Surpisingly, the engine came to life as soon as I turned the key, and settled into a smooth but high idle within 10 seconds or so.
I let the engine warm up for a few minutes, and then slowly eased it out of the garage and onto the road. Just hearing it idling was nice, but it did feel good to actually drive it again. I was still rather weak at this point, and the clutch on the Ceffy is pretty heavy, so after gingerly driving it around the block a few times, I headed back home and nosed it back into the garage again.
Just the exertion of that short drive took the rest of my spare energy, and I spent the rest of the day lying down trying to recover. While I was obviously very unwell, I thought getting the car running again was a step in the right direction towards recovery.
Little did I know that I would not be well enough and able to drive it again until June 6th, 2011.
While being somewhat stable in a way for a couple of months, at the end of September, my digestive system pretty much decided that it didn't want to have to go to the effort of moving food through my body. Obviously this led rather quickly to me being hospitalised again. And if I thought the previous hospital visit was pretty awful, it paled in comparison with the torturous 7 week hospital stay I was about to endure.
Just as a warning, there are a few medical-ish photos below if you're sensitive to that sort of thing.
With my upper digestive system basically closed for business, I had to have a naso-gastric feeding tube inserted into my stomach. while completely awake and alert. It was a pretty horrific experience, and it actually felt a lot worse than I imagined it would, so whatever you think it might be like, it's worse. It's hard to describe, but the sensation was like someone was coiling up a rope in my throat and all the way down to my stomach, and strangling me while I was gagging, choking, coughing and being unable to breathe. Both my girlfriend and my mum had to leave the room after the first 30 seconds of attempting the insertion.

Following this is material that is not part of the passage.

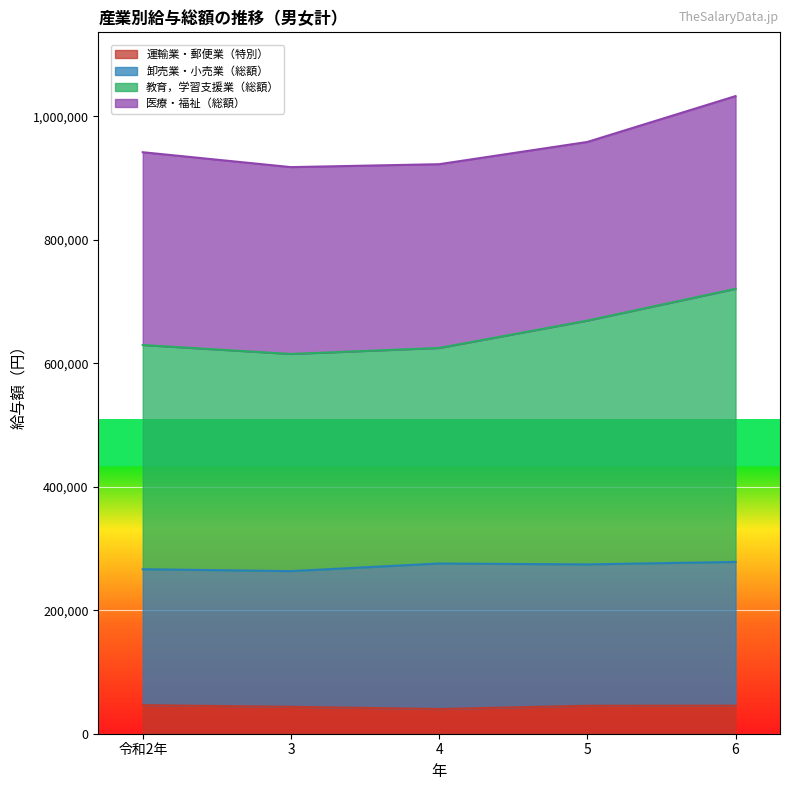

What is the total value across all series at 6?

1032590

So I went from having some nice wheels to drive in the way of owning the Cefiro, to being relegated to a hospital bed and wheelchair for a couple of months.
I was around 63kg at the start of 2010, but by late October my weight had plummeted to 50kg. After spending weeks with the naso-gastric feeding tube rammed down my throat, the doctors decided the best long term option for me was to have a jejunostomy. Which essentially involves surgically implanting a feeding tube directly into the jejunum, which is below the stomach, as my stomach wasn't working at all really.

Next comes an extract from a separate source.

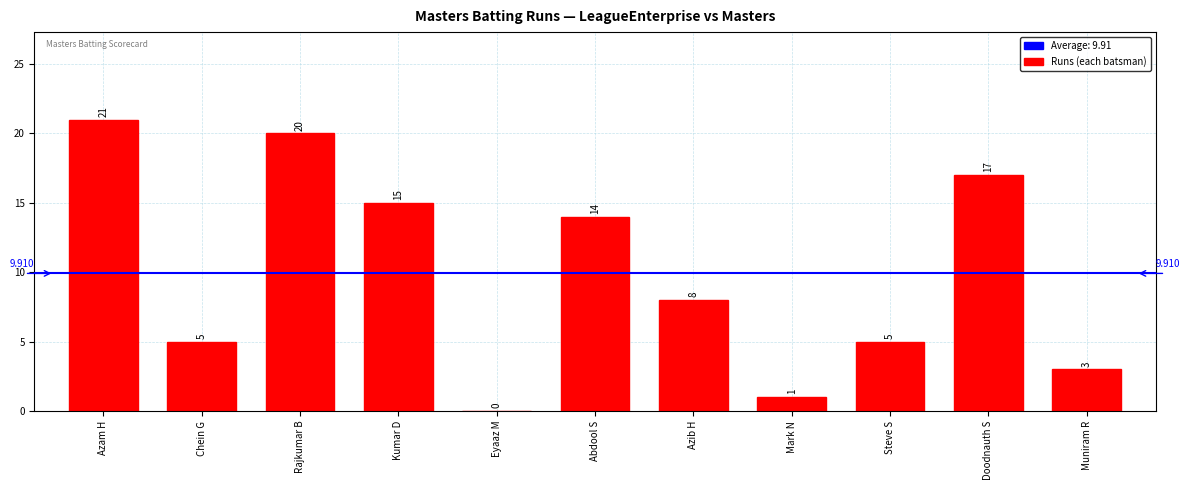

How many positive values are there?

10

About a week after the surgery and once I'd stabilised a bit, I was finally able to go home in late November. I really wasn't any better, but after the surgery there really wasn't much else they could do.

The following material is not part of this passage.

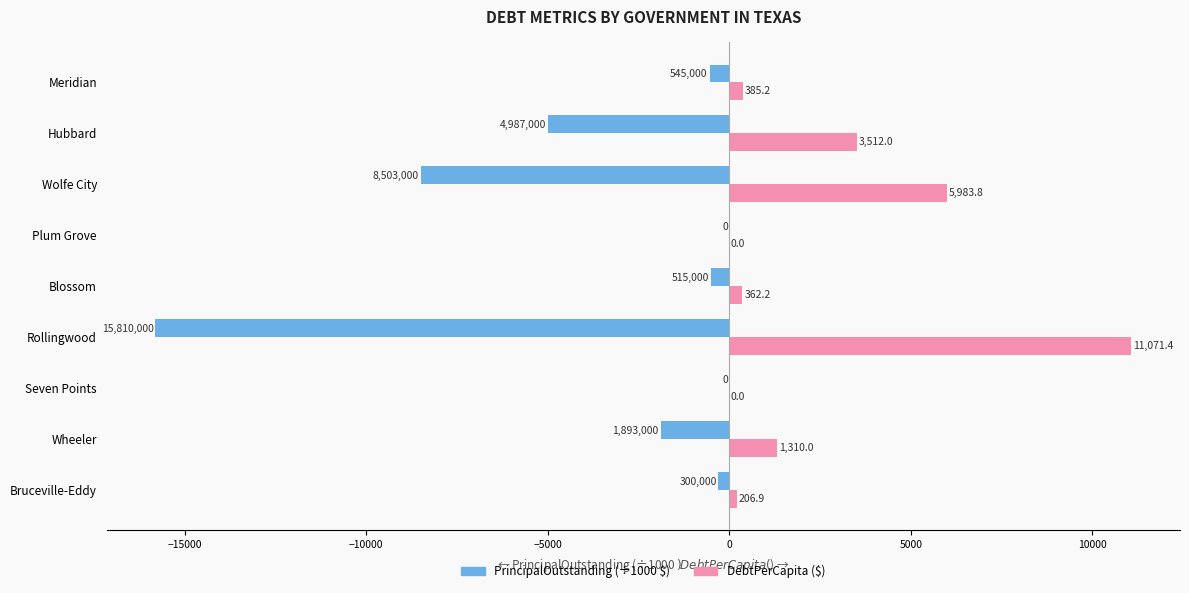

What is the greatest value displayed?

11071.4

The next few months I felt too sick and weak to do anything at all, besides lie in bed trying to make it through to the next day. It wasn't until February that I even took any more photos of the Ceffy, when one of my friends dropped round in his JZX100 Toyota Chaser.
February 3rd, 2011.
Checking out my hellaflush spiderwebs.
March 7th, 2011.
Gathering yet more dust, webs and associated plant debris.
May 26th, 2011.
By this point the whole car was coated in a layer of dirt and dust, peppered with some paw prints from nearby cats. I was also wondering if I would need some sort of winch to pull it free from all the cobwebs connecting the chassis to the ground.
I managed to very slowly pick up some strength in the first few months of 2011. At the end of May, I was still extremely sick, but was able to contemplate being able to drive the Cefiro again, so I made a post on Performance Forums to ask about getting it running again. It hadn't even been started since that brief drive in September, so I wasn't sure how much I might need to do to get it back on the road.